Since then, though, the drug has produced mixed results in clinical trials, and the WHO recommended against it use in November last year.

The agency issued the recommendation after initial results from its 30-country “Solidarity” study found that its use has no significant impact on mortality, length of hospital stay or need for ventilation among hospitalized patients.

The malaria drug hydroxychloroquine, meanwhile, was touted as a potential Covid-19 cure by then-President Donald Trump and others early in the pandemic, despite the lack of clinical trial data suggesting that it is any more effective than placebo, or a fake treatment, at promoting recovery.

For this study, researchers from Oslo University Hospital in Norway and 22 other facilities randomly assigned 181 hospitalized patients to receive remdesivir, hydroxychloroquine or standard care.

Study participants accounted for nearly one-fourth of all people hospitalized due to the virus in Norway between March 28 and Oct. 4 of last year.

There were no significant differences between treatment groups in terms of rates of death during hospitalization, the data showed.

Remdesivir and hydroxychloroquine did not affect the degree of respiratory failure or inflammation among patients given the drugs, compared with those who received standard care, the researchers said.

In addition, patients in all three groups had similar decreases in viral load, or the levels of virus, in the nose and throat during the first week of treatment as well as at 10 days.

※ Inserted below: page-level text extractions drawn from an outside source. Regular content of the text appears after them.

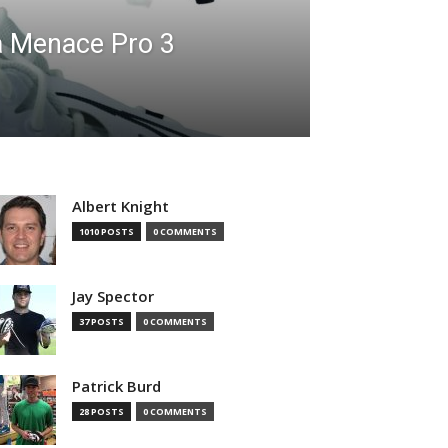
a Menace Pro 3
Albert Knight
1010 POSTS
0 COMMENTS
Jay Spector
37 POSTS
0 COMMENTS
Patrick Burd
28 POSTS
0 COMMENTS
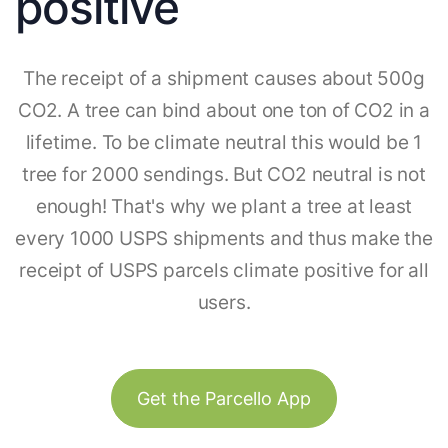
positive
The receipt of a shipment causes about 500g
CO2. A tree can bind about one ton of CO2 in a
lifetime. To be climate neutral this would be 1
tree for 2000 sendings. But CO2 neutral is not
enough! That's why we plant a tree at least
every 1000 USPS shipments and thus make the
receipt of USPS parcels climate positive for all
users.
Get the Parcello App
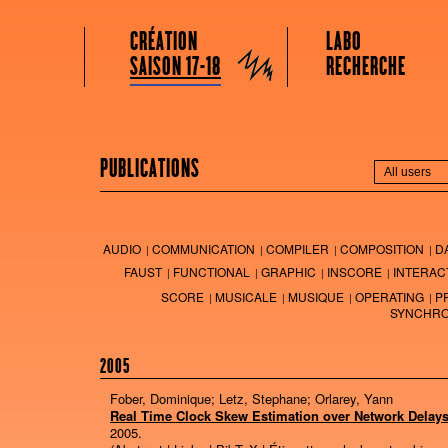
GRAME CENTRE NATIONAL DE CRÉATION MUSICALE
Menu principal
Aller au contenu principal
Aller au contenu secondaire
CRÉATION
LABO
Grame
SAISON 17-18
RECHERCHE
PUBLICATIONS
AUDIO
COMMUNICATION
COMPILER
COMPOSITION
D
FAUST
FUNCTIONAL
GRAPHIC
INSCORE
INTERAC
SCORE
MUSICALE
MUSIQUE
OPERATING
P
SYNCHRO
2005
Fober, Dominique; Letz, Stephane; Orlarey, Yann
Real Time Clock Skew Estimation over Network Delay
2005
.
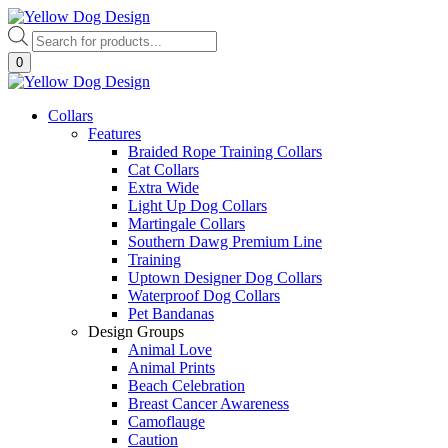
Skip
to
Products
content
search
0
Collars
Features
Braided Rope Training Collars
Cat Collars
Extra Wide
Light Up Dog Collars
Martingale Collars
Southern Dawg Premium Line
Training
Uptown Designer Dog Collars
Waterproof Dog Collars
Pet Bandanas
Design Groups
Animal Love
Animal Prints
Beach Celebration
Breast Cancer Awareness
Camoflauge
Caution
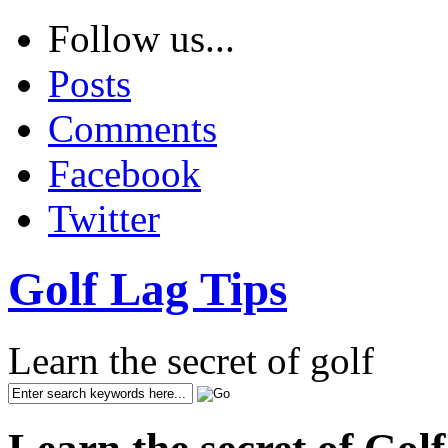
Follow us...
Posts
Comments
Facebook
Twitter
Golf Lag Tips
Learn the secret of golf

The lack of antiviral effect with remdesivir and hydroxychloroquine remained consistent across patients of different ages as well as those with distinct symptom duration, viral loads and levels of antibodies, or cells produced by the immune system to fight off viruses, according to the researchers.

“The overall lack of effect of remdesivir and hydroxychloroquine on the clinical course of patients hospitalized for Covid-19 was accompanied by a paucity of effect on … viral clearance in the [nose and throat],” they wrote.